There are a few absurd moments in the story, often related to the "abilities" of the main characters. It's not really clear to me whether all of the
kid's "supernatural abilities" are actually real or whether some of them are just the characters living inside their own head and imagination. The way they live through their fantasies is presented in a way that often doesn't make it easy to distinguish what's real from what's made up, and while this sounds chaotic, I actually thought it really fits the athmosphere of the story well.
Though I'm not sure if this presentation is always intentional, or if in some cases it's just due to some lackluster art and page construction. Which brings me swiftly to my next point lol
The art is not at all comparable to traditional manga art and probably not for everybody.
I think it's biggest strong points are in the imaginative illustration of the environment and background panels. You can tell the mangaka created this with a lot of passion and creative juice. His drawings aren't the greatest, though.
Movement isn't conveyed very well, gravely hurting the fight and action scenes, and I think the panel layout is a bit odd sometimes, throwing the readers eyes off from their tracks. Page structure in general is a bit of an issue here.
Also a little tip for anybody planning to read this: Despite being labeled as a manga, it's actually read from left to right, like a western comic. Kinda threw me off in the beginning lol
This aspect is really the meat and potatoes of the whole thing.

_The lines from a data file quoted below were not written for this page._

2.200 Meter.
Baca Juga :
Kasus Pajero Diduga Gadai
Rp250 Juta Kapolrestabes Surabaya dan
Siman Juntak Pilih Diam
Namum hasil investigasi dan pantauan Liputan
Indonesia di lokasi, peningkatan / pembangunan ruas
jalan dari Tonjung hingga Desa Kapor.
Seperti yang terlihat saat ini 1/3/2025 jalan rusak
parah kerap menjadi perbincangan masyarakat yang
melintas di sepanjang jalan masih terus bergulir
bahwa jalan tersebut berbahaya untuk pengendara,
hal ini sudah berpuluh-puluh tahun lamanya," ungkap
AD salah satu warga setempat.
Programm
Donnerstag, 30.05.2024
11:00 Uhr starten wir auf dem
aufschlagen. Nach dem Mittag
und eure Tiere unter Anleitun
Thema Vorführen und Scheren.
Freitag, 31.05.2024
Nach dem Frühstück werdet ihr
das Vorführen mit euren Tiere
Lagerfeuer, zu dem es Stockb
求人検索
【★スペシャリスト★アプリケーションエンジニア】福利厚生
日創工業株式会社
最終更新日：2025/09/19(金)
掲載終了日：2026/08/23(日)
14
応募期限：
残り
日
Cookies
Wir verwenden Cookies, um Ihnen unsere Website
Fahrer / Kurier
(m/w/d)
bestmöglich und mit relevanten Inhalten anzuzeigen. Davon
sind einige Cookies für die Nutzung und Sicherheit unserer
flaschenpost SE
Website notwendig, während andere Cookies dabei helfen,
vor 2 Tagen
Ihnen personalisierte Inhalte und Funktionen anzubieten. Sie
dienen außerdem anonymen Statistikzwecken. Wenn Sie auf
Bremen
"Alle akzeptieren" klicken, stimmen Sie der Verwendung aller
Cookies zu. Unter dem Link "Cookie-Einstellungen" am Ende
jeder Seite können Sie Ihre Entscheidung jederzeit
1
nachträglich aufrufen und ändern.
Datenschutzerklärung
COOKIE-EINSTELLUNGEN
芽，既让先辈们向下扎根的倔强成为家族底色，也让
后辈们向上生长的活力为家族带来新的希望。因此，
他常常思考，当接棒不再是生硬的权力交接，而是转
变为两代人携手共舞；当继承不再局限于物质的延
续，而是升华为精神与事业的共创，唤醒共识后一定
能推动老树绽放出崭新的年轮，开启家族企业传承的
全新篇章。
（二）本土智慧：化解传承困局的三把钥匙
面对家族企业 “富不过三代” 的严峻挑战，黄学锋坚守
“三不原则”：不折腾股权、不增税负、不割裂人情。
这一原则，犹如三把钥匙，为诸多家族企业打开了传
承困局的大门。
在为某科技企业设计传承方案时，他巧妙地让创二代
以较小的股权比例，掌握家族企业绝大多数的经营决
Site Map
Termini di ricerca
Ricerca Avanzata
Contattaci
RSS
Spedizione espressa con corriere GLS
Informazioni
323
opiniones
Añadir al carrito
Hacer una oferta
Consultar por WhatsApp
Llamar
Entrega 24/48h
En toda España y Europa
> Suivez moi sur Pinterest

The 2 main characters are unique and the driving forces for the story. Both present distinctly different looks at their environment, but work best when they're together (hence the names Black & White).
The most important secondary character is the city itself, Treasure Town. Black claims it like a property (often calling it "MY city"), while White is often referred to as the "soul" of the city and his seemingly supernatural abilities are strongly linked to it. It's a fascinating and weird town, yet still has a cohesive internal logic to it that let's even the weirdest parts be believable. It's my favorite part of the story and arguably the most fleshed out "character". Essentially everything in the story revolves around the city's impact on the characters and how they react to it.
The rest of the supporting cast is small, but mostly well grounded. They really only appear either speaking with/about Black & White or making refernces to the changes of the city, which I suppose is kind of the point (and part of what makes me list the city as a a character).
Tekkon Kinkreet isn't really for everybody, but has the potential to really hit home strongly for some people. It's character driven and I love the presentation of the setting. The art is an acquired taste, so to speak.
I have not seen the animated movie yet, but plan on doing so. Since most of what made me knock this down to a 6-rating relates to aspects that I believe video animation can "fix" easily, I'm expecting to like that version a lot more.
So don't mistake the rating as a non-recommendation, I most definitely recommend you giving this story a chance!